Por exemplo, a Equatorial acabou de levar a CEAL [Distribuidora de Alagoas]. Também botaram muito capital para rodar quando teve o leilão de transmissão. ‘Bidaram’ lote para caramba quando o retorno era muito alto. Elas são ‘compounders’ por excelência: muito bem geridas, num setor onde tem muita oportunidade. Eu vejo essas posições como meu investimento de private equity em utilities, com a vantagem de que tem liquidez. Vemos um retorno de 8% real perpétuo, num negócio de qualidade, baixo risco, muito superior aos retornos das NTN-Bs longas hoje. Além disso, você tem a geração de valor em cima de alocação de capital.
Qual a tese para Banco do Brasil?
Estamos falando de uma empresa que, se bem gerida, tem todas as condições de ter uma boa rentabilidade. O BB tem diferenciais claros: marca muito forte, ampla capilaridade no Brasil, perfil atrativo de clientes e um funding muito competitivo, comparável aos melhores bancos privados. Só que, por ser uma empresa estatal, de tempos em tempos sofre interferência política.
Durante o governo Dilma, o retorno sobre o patrimônio (ROE) do banco despencou de 21% em 2011 pra 9% em 2016, enquanto a rentabilidade dos bancos privados caiu muito pouco. A gestão da época levou o BB a dar crédito barato com critérios mais frouxos, e a inadimplência explodiu. No governo Temer entrou uma nova gestão que começou a colocar a casa em ordem, passando a dar crédito com uma racionalidade muito maior.

Dados extraídos de uma coleção
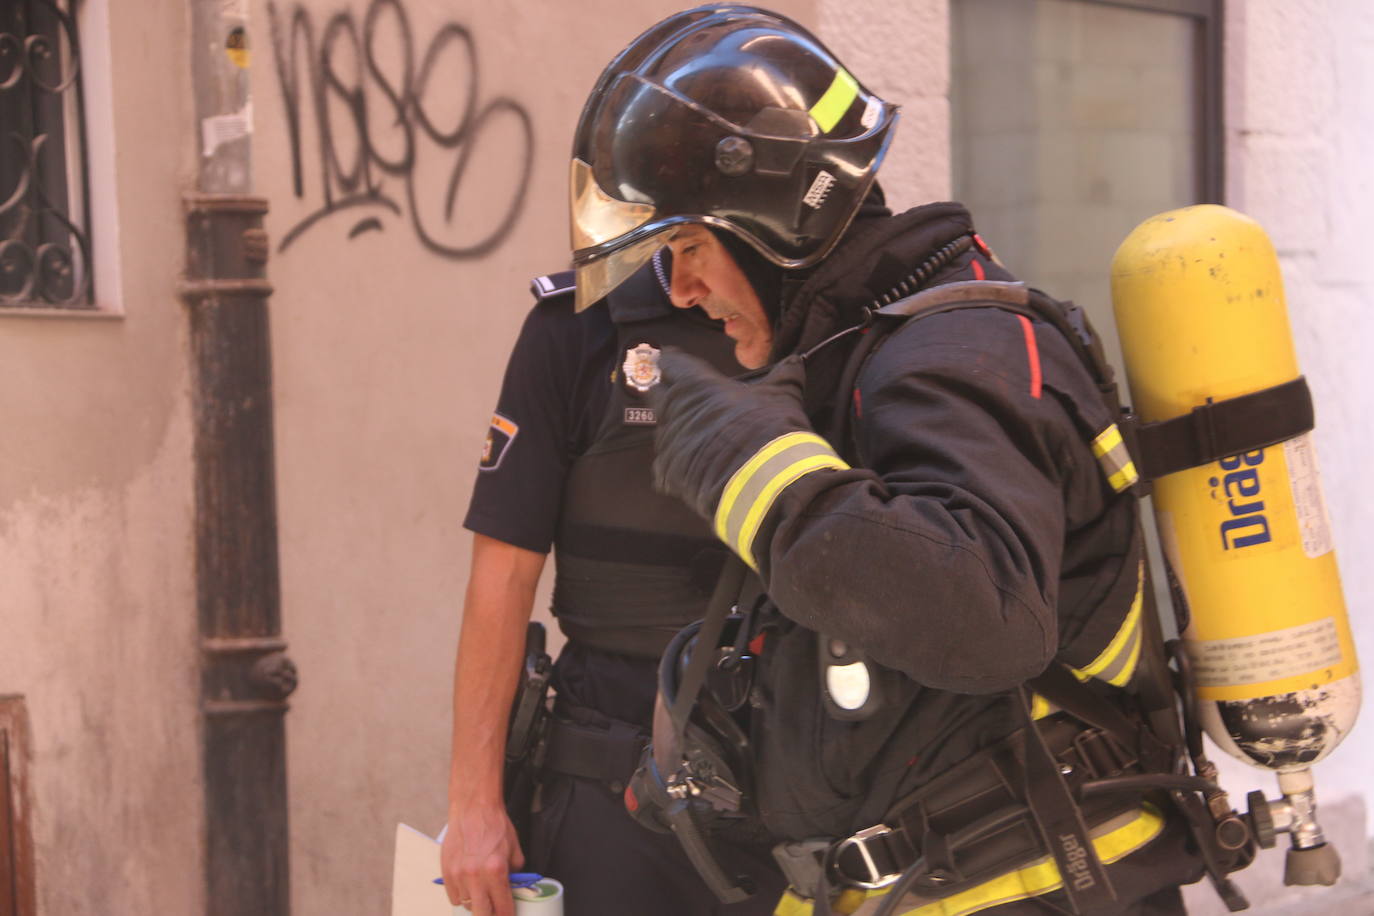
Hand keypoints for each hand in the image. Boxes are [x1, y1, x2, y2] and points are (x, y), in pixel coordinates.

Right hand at [440, 803, 524, 915]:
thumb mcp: (515, 851)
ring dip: (475, 903)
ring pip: (466, 906)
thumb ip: (515, 875)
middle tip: (495, 909)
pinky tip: (469, 885)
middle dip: (491, 914)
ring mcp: (458, 874)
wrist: (474, 808)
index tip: (508, 915)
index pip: (502, 908)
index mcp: (496, 871)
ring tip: (482, 893)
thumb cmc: (495, 826)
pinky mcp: (446, 871)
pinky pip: (453, 896)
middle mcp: (476, 876)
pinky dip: (462, 895)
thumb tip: (513, 890)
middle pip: (481, 914)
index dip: (507, 915)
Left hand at [650, 350, 811, 518]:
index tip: (669, 358)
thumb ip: (785, 376)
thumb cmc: (770, 430)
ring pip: (662, 431)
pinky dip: (673, 465)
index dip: (671, 361)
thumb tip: (795, 361)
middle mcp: (676, 411)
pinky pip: (663, 467)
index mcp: (698, 386)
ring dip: (673, 430)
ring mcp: (670, 444)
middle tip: (675, 394)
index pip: (673, 365)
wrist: (764, 481)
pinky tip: (687, 468)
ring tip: (690, 435)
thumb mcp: (783, 397)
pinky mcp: (669, 474)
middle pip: (657, 396)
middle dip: (664, 393)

* _Instruções do exercício_
• A. Indique se cada afirmação a seguir concorda com o texto sobre investimentos, respondendo sim ou não e citando literalmente as palavras do texto que decidem a questão: (i) o ROE do Banco do Brasil caiu de 21% em 2011 para 9% em 2016; (ii) o funding do Banco do Brasil é inferior ao dos bancos privados; (iii) a Equatorial levou a CEAL.
• B. Retome o texto sobre investimentos a partir da última frase apresentada, dando continuidade ao que ele vinha dizendo.

* _Respostas fornecidas_
• A.
(i) Sim: "despencou de 21% em 2011 pra 9% em 2016".
(ii) Não: "um funding muito competitivo, comparável aos melhores bancos privados".
(iii) Sim: "a Equatorial acabou de levar a CEAL".

• B.
Esse processo de aumento de rentabilidade deve continuar nos próximos anos, tanto em função da melhora da economia quanto de uma gestão orientada pra rentabilizar o banco. A carteira do BB já está apresentando uma grande queda de inadimplência desde 2017, e isso deve durar mais um ou dois anos, em linha com o que ocorreu com os grandes bancos privados.
Em 2018, o banco já está entregou um retorno sobre o patrimônio de quase 14%. Há dois anos era 9%… e deve chegar ao redor de 16% em dois anos. E o valuation de hoje, ao redor de 120% do valor patrimonial estimado para o fim de 2019, nem de perto reflete esse cenário.
Onde é o maior risco de estarmos errados? É se o governo decidir reduzir o tamanho do banco de forma abrupta, a partir de um viés ideológico privatizante, e não com foco no que gera mais valor pro banco.
Então vocês investem em estatais…
Sim, eu não tenho problema em investir em estatal, não acho pecado. Às vezes um patinho feio deixa de ser patinho feio. Hoje, temos Banco do Brasil, Petrobras e Cemig na carteira.
Existe uma tese comum por trás desse investimento em estatais, ou cada caso é diferente?
Escolhemos cada nome, mas tem uma narrativa comum sim. Houve uma melhora brutal das estatais a partir do governo Temer – e acreditamos que isso veio para ficar. Estamos num ciclo de reformas estruturais no Brasil e uma delas é uma melhor gestão das estatais. E as condições do entorno que fizeram isso acontecer permanecem, porque em todos os entes da federação, tá todo mundo quebrado ou mal das pernas.
Tem que cortar despesa – com a reforma da Previdência como destaque – mas também tem que achar receita. E uma privatização – da Eletrobras, por exemplo – pode se tornar algo interessante. Os Estados? A maioria quebrado. E o incentivo para aderir ao plano de recuperação do governo federal é enorme, mas eles precisam dar garantias.
Por que comprar os shoppings?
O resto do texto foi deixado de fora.